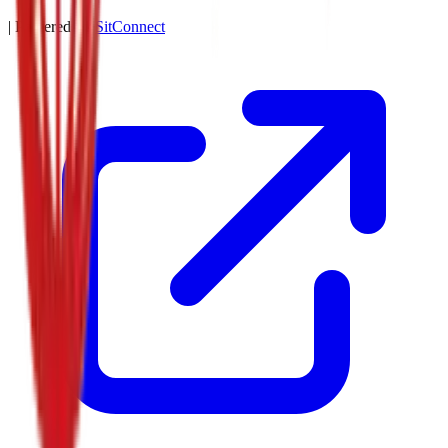
| Powered by
SitConnect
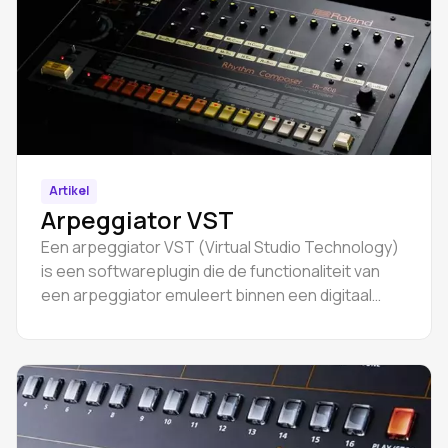
Artikel
Arpeggiator VST
Een arpeggiator VST (Virtual Studio Technology)
is een softwareplugin die de functionaliteit van
een arpeggiator emuleert binnen een digitaal
audio werkstation.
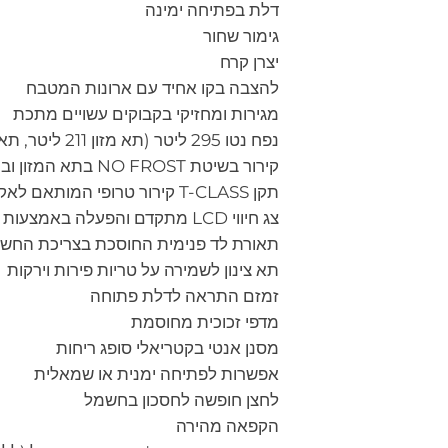
דלת בפתיחה ימינה
גימור שחור
יצרן קרח
להצבה בקו אחיד עם ארונות המטבח
מגירות ומחזיקי בקבוקים עשויים מתכת
נפח נטו 295 ליטר (תא מזון 211 ליטר, תא הקפאה 84 ליטר)
קירור בשיטת NO FROST בתא המזון ובתא ההקפאה
תקן T-CLASS קירור טרופי המותאם לאקלים הישראלי
צג חיווי LCD מתקדם והפעלה באמצעות מגע
תאורת לד פנימית החוסכת בצריכת החש
תא צינון לשמירה על טריות פירות וירקות
זמזם התראה לדלת פתוחה
מדפי זכוכית מחוסמת
מסנן אנטי בקטריאלי סופג ריחות
אפשרות לפתיחה ימנית או שמאלית
לחצן חופשה לחסכון בחשמל
הקפאה מהירה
============================================================
• **PROBLEM TO SOLVE**
Pull every line containing "קירור" from the entries above and copy it.

• **REPLY TO THE TASK**
קירור בשיטת NO FROST בתא המזון ובתא ההקפאה
תקן T-CLASS קירור טרופי המותאם לאקלים הישראלי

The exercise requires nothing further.